From the records below, pull out each line that contains the word "Meisjes" and copy it in full.

Exercise material:
--- START ---
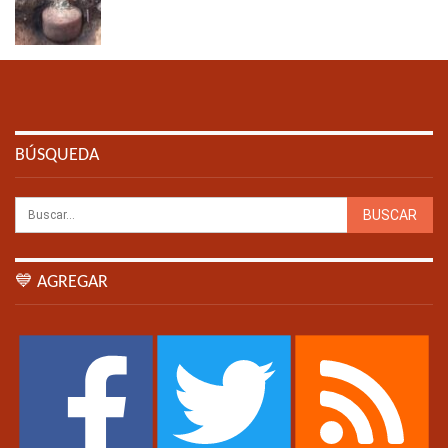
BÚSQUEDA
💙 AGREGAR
--- END ---
--- START ---
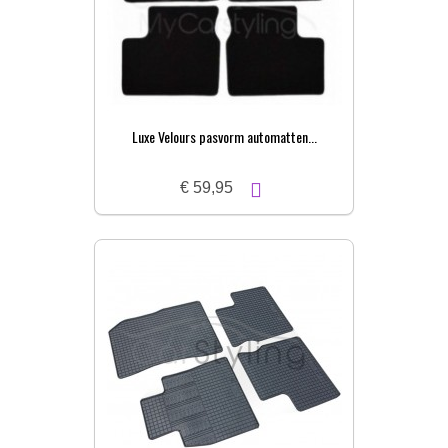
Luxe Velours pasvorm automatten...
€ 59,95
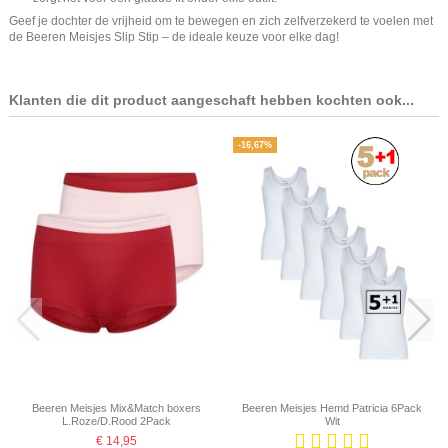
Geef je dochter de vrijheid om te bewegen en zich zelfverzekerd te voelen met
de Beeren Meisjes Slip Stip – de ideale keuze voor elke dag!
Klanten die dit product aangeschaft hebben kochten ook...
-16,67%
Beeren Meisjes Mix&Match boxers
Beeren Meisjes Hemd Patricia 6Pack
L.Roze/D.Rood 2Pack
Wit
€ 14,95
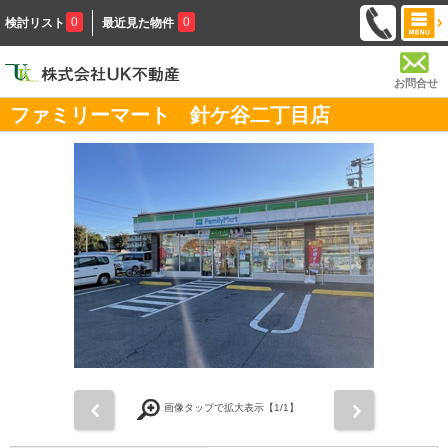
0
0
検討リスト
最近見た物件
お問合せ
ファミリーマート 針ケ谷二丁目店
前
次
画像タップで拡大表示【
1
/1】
--- END ---
Solution for this task:
de Beeren Meisjes Slip Stip – de ideale keuze voor elke dag!
Beeren Meisjes Mix&Match boxers
Beeren Meisjes Hemd Patricia 6Pack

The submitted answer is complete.